Exercise instructions.
Set down each line of the data below exactly as it stands, dropping the pictures.

Raw data.
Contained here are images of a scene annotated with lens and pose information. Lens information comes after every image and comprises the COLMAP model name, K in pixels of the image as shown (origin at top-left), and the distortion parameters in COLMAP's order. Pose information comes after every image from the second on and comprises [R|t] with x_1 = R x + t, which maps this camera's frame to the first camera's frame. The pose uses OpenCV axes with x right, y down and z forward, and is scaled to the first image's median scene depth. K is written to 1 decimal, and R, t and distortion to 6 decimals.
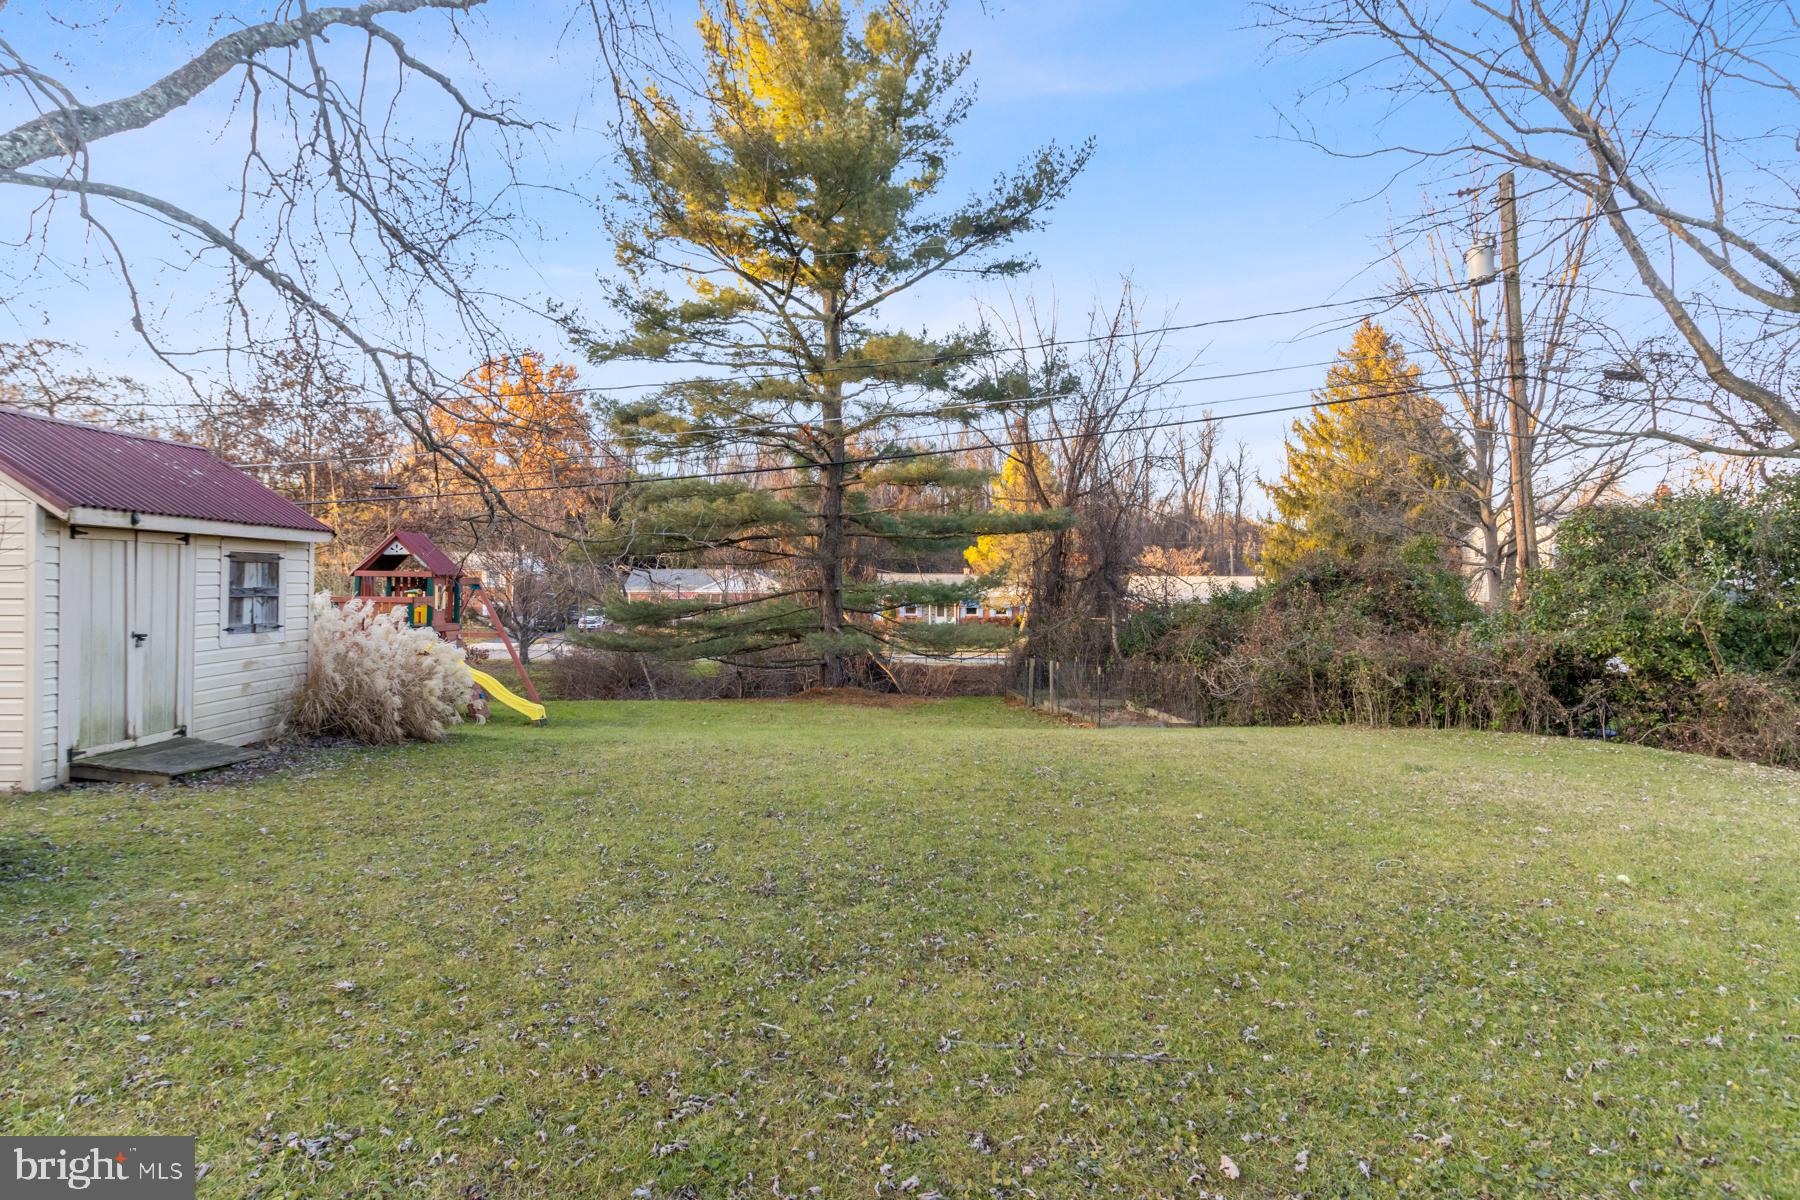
lens RADIAL K [[1019.4, 0, 900.5], [0, 1019.4, 595.7], [0, 0, 1]] dist [-0.024913, 0.000343]
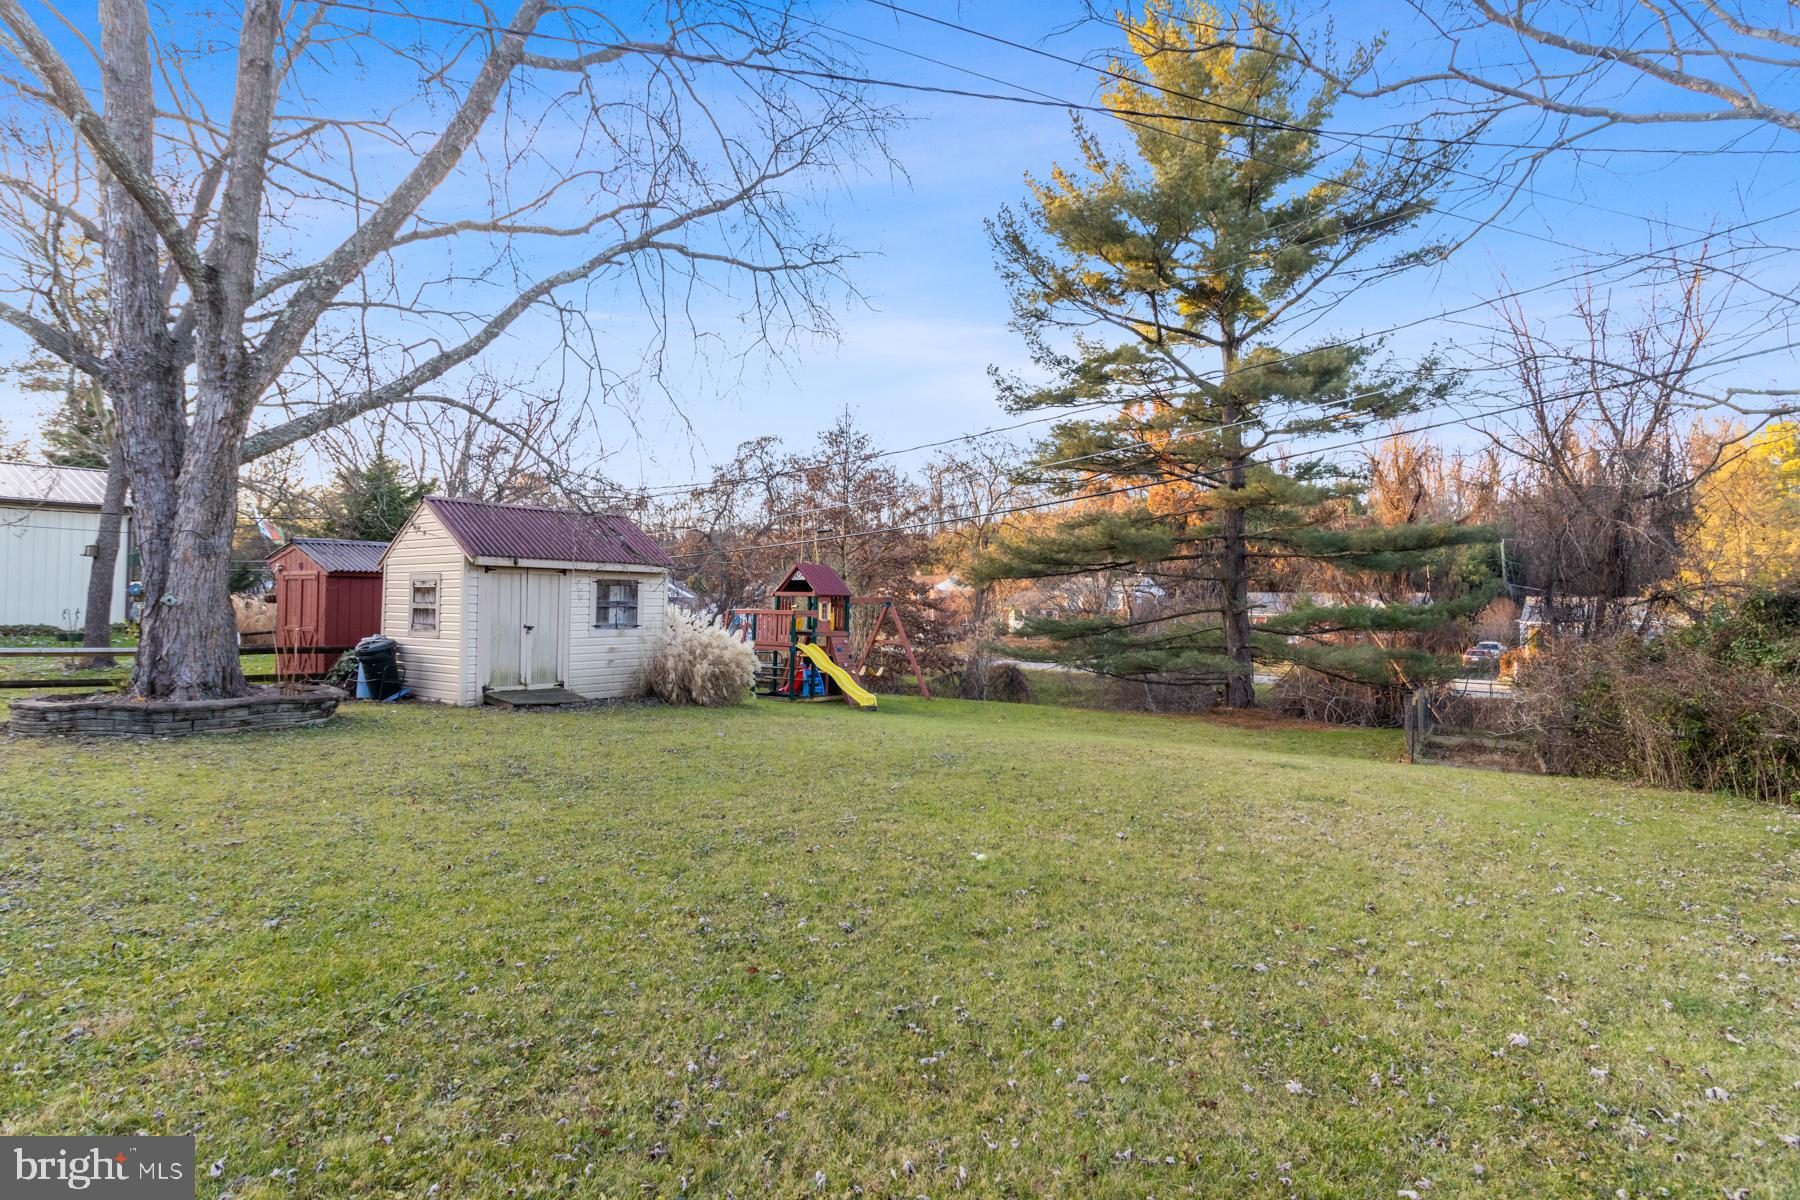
lens RADIAL K [[1019.4, 0, 901.5], [0, 1019.4, 601.9], [0, 0, 1]] dist [-0.024913, 0.000343]
pose [[0.765668, 0.000120, -0.643236, 0.768642], [-0.012590, 0.999811, -0.014801, 0.011367], [0.643113, 0.019431, 0.765525, 0.041521]]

Result of the exercise.
Contained here are images of a scene annotated with lens and pose information. Lens information comes after every image and comprises the COLMAP model name, K in pixels of the image as shown (origin at top-left), and the distortion parameters in COLMAP's order. Pose information comes after every image from the second on and comprises [R|t] with x_1 = R x + t, which maps this camera's frame to the first camera's frame. The pose uses OpenCV axes with x right, y down and z forward, and is scaled to the first image's median scene depth. K is written to 1 decimal, and R, t and distortion to 6 decimals.
lens RADIAL K [[1019.4, 0, 900.5], [0, 1019.4, 595.7], [0, 0, 1]] dist [-0.024913, 0.000343]
lens RADIAL K [[1019.4, 0, 901.5], [0, 1019.4, 601.9], [0, 0, 1]] dist [-0.024913, 0.000343]
pose [[0.765668, 0.000120, -0.643236, 0.768642], [-0.012590, 0.999811, -0.014801, 0.011367], [0.643113, 0.019431, 0.765525, 0.041521]]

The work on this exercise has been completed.